Liputan6.com, Phnom Penh - Perdana Menteri Kamboja Hun Sen mengkritik sejumlah individu pengguna media sosial internet yang terafiliasi dengan kubu oposisi pemerintah. Kritik itu ia lontarkan setelah para netizen tersebut menyebarkan kabar seputar penyakit yang diderita dan kematian sang perdana menteri.
Perdana Menteri Hun Sen sebenarnya sempat dirawat di rumah sakit pada Mei lalu. Dan netizen memanfaatkan momentum itu untuk menyebarkan rumor mengenai kesehatan sang PM yang kian memburuk.
Masyarakat dunia maya juga menyebar isapan jempol yang menyebut bahwa PM Hun Sen telah tewas dalam sebuah kecelakaan pesawat.
Merespons terpaan kabar itu, sang PM membantah semua rumor yang beredar.
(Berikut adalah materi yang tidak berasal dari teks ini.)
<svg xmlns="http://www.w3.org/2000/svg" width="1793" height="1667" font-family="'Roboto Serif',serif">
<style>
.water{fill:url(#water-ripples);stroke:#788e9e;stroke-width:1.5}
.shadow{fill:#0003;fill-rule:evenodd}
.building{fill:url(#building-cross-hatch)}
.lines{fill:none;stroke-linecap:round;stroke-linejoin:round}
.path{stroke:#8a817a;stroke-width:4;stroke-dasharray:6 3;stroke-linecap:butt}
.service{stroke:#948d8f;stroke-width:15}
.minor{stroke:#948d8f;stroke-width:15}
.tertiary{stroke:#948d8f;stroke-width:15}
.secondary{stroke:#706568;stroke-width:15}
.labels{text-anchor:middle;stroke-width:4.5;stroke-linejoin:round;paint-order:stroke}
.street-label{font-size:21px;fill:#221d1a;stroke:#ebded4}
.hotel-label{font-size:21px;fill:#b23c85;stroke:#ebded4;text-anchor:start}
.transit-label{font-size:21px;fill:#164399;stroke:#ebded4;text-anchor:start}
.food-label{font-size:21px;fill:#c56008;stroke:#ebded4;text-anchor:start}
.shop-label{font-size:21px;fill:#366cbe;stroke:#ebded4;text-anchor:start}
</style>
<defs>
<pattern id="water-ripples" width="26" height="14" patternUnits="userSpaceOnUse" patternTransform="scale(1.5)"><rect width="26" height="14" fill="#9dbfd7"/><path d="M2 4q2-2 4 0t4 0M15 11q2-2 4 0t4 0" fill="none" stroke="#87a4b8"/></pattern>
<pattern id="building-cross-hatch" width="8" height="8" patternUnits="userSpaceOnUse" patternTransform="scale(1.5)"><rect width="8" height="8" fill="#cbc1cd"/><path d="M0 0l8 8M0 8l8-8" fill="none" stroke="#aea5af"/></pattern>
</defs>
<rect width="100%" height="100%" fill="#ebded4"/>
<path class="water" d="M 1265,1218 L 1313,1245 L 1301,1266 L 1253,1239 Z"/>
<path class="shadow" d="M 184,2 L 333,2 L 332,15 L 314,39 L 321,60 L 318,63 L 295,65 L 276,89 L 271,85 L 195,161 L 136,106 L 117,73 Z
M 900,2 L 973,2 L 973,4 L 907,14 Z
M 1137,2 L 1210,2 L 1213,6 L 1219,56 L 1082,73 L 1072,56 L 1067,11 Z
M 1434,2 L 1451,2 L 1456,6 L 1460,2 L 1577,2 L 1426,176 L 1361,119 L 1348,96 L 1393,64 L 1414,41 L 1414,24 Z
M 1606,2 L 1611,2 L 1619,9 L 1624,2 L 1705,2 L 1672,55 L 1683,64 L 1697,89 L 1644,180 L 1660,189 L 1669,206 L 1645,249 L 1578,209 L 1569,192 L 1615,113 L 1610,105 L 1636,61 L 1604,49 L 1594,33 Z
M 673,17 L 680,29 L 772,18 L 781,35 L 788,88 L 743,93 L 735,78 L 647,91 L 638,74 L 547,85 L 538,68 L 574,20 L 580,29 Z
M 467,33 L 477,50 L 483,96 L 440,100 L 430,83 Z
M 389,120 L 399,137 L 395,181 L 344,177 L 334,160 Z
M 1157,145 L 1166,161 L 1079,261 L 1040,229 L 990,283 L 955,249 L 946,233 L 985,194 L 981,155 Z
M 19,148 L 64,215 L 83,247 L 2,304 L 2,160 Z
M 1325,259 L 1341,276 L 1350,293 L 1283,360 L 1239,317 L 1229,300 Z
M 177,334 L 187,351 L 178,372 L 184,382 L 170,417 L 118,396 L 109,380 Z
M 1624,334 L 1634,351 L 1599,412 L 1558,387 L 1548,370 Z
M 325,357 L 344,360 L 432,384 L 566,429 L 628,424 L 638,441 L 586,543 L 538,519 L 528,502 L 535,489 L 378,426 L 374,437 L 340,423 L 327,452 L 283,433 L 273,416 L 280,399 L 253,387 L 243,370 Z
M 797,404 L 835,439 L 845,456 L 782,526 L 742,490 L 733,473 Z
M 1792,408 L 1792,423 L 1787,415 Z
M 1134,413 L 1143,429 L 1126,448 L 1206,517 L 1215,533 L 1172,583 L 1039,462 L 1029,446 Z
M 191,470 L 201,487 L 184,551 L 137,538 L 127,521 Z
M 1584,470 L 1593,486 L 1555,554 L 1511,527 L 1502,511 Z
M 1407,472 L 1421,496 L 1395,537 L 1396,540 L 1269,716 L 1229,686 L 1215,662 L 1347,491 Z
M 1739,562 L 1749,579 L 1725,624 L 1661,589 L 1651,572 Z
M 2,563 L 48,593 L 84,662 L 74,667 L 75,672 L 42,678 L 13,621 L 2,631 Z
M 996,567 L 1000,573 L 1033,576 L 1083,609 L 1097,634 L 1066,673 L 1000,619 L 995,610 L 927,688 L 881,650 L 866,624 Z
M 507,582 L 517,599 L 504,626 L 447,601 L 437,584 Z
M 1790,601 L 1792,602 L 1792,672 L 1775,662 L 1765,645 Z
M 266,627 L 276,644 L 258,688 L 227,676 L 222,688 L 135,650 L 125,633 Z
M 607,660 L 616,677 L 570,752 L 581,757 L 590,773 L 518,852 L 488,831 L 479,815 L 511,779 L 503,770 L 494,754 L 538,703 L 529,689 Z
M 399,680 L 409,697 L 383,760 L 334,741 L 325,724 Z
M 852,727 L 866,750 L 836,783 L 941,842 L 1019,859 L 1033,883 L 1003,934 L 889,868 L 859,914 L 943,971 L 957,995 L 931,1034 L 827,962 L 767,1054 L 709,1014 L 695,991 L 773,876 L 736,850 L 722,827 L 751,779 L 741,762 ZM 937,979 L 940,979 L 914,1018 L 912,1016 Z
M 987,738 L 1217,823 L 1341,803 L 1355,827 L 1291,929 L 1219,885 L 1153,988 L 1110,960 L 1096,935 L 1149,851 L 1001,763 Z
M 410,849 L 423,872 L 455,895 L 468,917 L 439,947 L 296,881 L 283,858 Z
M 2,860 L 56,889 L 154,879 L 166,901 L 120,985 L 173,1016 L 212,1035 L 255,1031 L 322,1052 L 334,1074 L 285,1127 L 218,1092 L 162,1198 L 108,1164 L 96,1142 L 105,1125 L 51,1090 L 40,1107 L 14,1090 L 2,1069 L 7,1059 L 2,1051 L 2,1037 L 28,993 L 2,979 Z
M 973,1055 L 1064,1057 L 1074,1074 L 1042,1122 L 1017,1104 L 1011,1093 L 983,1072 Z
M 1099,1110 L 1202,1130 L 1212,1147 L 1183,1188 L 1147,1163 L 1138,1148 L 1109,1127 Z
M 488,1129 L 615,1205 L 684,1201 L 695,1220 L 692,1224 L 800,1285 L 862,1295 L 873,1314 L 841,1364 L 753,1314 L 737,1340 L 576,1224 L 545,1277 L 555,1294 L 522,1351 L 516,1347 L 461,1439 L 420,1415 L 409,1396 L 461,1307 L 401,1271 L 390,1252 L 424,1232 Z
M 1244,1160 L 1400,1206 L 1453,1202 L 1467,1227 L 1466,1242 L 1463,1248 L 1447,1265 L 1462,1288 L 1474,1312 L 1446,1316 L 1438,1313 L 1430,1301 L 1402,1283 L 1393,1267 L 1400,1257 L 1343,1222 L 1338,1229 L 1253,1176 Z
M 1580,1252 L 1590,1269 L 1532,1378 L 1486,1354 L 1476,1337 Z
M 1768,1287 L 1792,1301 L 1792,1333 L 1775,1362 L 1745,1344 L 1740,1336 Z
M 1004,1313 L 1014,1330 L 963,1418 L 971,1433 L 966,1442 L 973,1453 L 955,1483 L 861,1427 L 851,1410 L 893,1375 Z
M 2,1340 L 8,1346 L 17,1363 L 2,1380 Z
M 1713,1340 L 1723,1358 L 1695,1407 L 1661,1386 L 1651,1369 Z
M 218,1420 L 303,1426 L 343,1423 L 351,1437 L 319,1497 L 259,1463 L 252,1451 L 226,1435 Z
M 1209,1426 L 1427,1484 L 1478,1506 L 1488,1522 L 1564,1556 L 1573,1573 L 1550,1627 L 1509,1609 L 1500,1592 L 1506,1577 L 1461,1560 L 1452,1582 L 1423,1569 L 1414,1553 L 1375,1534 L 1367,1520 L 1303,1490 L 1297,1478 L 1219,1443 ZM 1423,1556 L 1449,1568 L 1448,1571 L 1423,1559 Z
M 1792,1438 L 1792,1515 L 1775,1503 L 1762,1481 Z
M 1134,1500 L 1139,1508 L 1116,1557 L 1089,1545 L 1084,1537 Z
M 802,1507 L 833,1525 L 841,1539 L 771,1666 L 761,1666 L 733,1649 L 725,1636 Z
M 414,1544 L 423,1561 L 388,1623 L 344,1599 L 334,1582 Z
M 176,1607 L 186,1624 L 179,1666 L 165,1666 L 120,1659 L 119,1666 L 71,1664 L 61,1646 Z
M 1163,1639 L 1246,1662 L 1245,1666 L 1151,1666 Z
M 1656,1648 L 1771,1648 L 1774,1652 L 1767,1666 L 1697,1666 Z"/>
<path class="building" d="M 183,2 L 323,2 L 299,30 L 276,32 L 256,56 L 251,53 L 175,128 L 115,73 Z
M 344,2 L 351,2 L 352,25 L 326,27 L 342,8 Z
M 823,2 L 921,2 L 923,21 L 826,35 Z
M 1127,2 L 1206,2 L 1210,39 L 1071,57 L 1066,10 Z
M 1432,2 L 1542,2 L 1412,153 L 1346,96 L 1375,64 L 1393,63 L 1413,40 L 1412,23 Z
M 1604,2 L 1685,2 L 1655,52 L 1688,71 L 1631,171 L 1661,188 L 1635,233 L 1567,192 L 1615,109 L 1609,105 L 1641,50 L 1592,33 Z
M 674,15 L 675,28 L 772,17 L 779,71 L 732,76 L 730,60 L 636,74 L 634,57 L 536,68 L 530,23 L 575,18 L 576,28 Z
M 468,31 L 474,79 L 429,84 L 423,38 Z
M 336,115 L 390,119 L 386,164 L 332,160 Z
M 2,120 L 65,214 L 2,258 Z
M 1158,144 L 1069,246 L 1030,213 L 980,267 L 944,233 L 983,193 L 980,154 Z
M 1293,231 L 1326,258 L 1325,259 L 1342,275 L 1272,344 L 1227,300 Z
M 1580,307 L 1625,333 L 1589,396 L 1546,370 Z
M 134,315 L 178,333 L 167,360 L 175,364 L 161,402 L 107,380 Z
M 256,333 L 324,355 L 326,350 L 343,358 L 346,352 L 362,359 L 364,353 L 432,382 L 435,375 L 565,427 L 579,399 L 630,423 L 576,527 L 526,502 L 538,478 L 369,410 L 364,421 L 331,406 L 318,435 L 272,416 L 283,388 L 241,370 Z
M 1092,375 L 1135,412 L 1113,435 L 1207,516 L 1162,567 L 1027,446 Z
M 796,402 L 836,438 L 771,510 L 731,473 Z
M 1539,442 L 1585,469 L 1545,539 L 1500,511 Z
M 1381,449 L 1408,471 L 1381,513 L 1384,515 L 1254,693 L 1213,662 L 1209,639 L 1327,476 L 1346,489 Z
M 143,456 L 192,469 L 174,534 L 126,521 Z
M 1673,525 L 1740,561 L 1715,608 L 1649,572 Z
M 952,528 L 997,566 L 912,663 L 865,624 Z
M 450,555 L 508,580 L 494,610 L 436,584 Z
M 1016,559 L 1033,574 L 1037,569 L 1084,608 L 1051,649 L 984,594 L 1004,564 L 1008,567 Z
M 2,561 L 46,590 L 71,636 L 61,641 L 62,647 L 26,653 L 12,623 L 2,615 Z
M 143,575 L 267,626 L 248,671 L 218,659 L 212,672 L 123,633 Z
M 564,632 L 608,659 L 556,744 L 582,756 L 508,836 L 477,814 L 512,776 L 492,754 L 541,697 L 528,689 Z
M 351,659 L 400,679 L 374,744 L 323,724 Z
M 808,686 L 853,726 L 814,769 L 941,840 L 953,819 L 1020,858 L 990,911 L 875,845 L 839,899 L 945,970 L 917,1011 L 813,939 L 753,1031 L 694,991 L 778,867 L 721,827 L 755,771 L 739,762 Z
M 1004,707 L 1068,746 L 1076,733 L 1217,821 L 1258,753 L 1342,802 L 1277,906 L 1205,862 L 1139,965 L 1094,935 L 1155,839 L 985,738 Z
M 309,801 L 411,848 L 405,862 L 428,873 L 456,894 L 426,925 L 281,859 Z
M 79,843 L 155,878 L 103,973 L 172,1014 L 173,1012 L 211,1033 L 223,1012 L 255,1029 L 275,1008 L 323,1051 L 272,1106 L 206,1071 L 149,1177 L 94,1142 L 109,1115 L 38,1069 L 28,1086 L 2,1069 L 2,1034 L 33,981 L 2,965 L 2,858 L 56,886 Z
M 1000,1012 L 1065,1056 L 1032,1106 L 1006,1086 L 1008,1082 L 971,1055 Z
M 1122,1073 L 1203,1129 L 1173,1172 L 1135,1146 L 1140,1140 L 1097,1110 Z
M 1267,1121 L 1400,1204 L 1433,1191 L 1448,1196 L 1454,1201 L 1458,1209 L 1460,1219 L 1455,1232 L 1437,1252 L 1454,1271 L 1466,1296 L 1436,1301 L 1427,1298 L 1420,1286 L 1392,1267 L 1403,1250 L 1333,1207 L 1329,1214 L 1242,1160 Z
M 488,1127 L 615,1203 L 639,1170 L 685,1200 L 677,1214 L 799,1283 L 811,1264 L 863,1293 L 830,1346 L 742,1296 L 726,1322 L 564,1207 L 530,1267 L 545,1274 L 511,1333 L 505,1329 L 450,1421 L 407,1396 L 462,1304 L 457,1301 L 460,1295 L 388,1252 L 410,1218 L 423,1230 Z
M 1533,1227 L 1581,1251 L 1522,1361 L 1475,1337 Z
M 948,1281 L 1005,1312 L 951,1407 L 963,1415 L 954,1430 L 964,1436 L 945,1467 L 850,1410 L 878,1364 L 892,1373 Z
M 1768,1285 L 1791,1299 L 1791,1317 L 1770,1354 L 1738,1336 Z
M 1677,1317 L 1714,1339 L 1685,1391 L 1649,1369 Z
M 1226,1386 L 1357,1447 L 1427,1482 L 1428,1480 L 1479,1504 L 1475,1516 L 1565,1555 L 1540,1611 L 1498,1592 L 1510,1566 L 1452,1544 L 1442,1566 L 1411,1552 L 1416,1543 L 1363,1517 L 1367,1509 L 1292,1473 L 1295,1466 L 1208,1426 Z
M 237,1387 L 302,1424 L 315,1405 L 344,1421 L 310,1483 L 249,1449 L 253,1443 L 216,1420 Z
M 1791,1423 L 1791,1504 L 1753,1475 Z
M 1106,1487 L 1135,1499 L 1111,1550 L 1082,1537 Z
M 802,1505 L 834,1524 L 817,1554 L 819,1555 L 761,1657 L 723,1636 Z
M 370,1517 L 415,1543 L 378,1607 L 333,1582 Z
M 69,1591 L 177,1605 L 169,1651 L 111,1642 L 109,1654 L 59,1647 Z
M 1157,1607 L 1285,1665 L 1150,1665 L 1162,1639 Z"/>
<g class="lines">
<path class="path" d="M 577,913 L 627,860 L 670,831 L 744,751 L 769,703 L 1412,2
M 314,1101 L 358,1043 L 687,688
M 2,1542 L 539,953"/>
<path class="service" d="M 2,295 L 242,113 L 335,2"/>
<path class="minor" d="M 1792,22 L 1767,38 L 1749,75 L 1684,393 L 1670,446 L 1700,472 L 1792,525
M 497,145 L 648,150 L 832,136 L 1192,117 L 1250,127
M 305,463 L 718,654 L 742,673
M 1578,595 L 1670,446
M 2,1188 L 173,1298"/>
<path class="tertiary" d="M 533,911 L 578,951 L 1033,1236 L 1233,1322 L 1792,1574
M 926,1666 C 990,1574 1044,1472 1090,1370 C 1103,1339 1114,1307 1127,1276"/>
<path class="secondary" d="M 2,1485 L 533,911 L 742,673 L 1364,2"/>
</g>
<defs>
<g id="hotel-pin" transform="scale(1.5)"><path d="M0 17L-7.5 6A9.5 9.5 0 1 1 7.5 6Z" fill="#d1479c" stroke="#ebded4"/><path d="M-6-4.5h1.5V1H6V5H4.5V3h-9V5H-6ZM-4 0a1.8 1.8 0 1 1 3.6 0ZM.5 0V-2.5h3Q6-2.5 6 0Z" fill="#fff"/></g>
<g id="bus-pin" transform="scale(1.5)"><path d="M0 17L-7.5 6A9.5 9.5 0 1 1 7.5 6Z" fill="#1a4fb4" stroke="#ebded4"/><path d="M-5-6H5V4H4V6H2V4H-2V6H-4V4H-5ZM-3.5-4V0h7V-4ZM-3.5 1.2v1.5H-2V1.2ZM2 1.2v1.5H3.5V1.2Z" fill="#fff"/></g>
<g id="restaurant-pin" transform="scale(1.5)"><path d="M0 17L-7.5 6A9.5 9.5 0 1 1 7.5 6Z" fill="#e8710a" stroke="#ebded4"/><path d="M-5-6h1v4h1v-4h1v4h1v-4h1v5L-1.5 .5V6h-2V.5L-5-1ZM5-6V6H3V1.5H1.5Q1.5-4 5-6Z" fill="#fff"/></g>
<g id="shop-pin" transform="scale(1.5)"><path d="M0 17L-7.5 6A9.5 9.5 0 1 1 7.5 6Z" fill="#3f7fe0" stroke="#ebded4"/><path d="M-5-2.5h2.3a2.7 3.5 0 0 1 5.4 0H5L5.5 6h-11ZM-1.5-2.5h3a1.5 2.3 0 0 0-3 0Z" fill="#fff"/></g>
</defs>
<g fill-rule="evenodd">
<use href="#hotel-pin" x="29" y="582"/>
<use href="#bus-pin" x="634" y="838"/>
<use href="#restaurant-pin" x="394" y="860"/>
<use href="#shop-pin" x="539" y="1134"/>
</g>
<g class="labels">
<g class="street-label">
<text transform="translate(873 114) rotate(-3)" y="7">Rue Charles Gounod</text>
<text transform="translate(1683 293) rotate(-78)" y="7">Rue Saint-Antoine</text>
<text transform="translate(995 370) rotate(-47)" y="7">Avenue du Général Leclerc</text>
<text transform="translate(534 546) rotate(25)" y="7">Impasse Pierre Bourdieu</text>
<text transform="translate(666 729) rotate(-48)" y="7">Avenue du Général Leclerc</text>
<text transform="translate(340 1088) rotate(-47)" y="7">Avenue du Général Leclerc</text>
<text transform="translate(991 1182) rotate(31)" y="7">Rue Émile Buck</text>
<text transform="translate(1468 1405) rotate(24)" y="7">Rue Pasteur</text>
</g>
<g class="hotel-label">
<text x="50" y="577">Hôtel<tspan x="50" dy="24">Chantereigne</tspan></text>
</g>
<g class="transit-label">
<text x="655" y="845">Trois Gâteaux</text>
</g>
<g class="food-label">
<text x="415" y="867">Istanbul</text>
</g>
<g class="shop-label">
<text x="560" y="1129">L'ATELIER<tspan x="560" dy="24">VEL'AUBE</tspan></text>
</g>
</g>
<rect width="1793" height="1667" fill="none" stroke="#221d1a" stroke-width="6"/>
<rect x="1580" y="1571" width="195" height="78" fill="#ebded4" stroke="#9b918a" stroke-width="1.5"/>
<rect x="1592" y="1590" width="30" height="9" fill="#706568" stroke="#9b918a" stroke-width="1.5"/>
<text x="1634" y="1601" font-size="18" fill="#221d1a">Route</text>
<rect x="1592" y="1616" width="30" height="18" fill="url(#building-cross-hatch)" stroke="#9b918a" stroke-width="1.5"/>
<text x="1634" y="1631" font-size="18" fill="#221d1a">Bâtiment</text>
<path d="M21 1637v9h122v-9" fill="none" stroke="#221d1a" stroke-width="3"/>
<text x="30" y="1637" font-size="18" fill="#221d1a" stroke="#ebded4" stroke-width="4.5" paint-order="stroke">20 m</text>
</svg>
Pria berusia 64 tahun itu juga menyebut bahwa informasi tersebut merupakan 'berita bohong'. Demikian seperti yang dilansir dari Asian Correspondent, Rabu (2/8/2017).
Baca Juga
Advertisement
"Jika kalian mendoakan Hun Sen meninggal, kalian akan berada diterpa musibah, pemakaman untuk Anda semua. Pesan itu saya imbau kepada partai oposisi dan para simpatisannya, bahwa musibah bisa terjadi pada Anda," kata PM Hun Sen seperti yang dikutip oleh Phnom Penh Post.
Pemerintah Kamboja yang dipimpin oleh rezim PM Hun Sen telah banyak dikritik atas sejumlah ancaman kekerasan yang ditebar kepada kelompok oposisi Cambodian National Rescue Party (CNRP).
Kelompok oposisi berusaha untuk menggoyang rezim Hun Sen --yang didukung oleh Cambodian People’s Party (CPP). Mereka menganggap rezim tersebut bertendensi melakukan penyalahgunaan kekuasaan, diktator, hingga otoriter.
Perdana Menteri Hun Sen telah berkuasa selama tiga dekade, menjadikannya salah satu pemimpin negara dengan periode jabatan terpanjang di dunia. Pada bulan Mei, dia mengancam akan terjadinya 'perang saudara' jika CPP tidak terus 'memenangkan setiap pemilu yang ada.'
Wakil Perdana Menteri Tea Banh kemudian menyatakan bahwa dia akan 'menghancurkan' para pendukung dan simpatisan kubu oposisi jika demonstrasi meletus setelah pasca-pemilihan lokal di negara tersebut.
"Saya akan mematahkan gigi dan tidak akan mentolerir omong kosong apapun karena kita sudah membuang banyak waktu untuk mereka," kata Wakil PM Tea Banh.
Pemerintah baru-baru ini mencabut larangan terhadap mantan pemimpin CNRP Sam Rainsy untuk memasuki negara tersebut setelah ia dianggap mencemarkan nama baik PM Hun Sen.
Pada pemilu Juni lalu, CNRP hanya memperoleh 46 persen suara, jika dibandingkan CPP yang berhasil mendulang 51 persen. Pesta 'demokrasi' itu telah banyak dikritik oleh sejumlah lembaga pemantau, seperti Human Rights Watch salah satunya, yang menyebut pemilu lalu tidak berjalan 'jujur dan adil'.
Dan pada Juli lalu, rezim Hun Sen melakukan revisi undang-undang pemilihan menjelang pemilihan nasional 2018. Langkah itu dilihat oleh banyak orang sebagai upaya untuk semakin membatasi sepak terjang oposisi.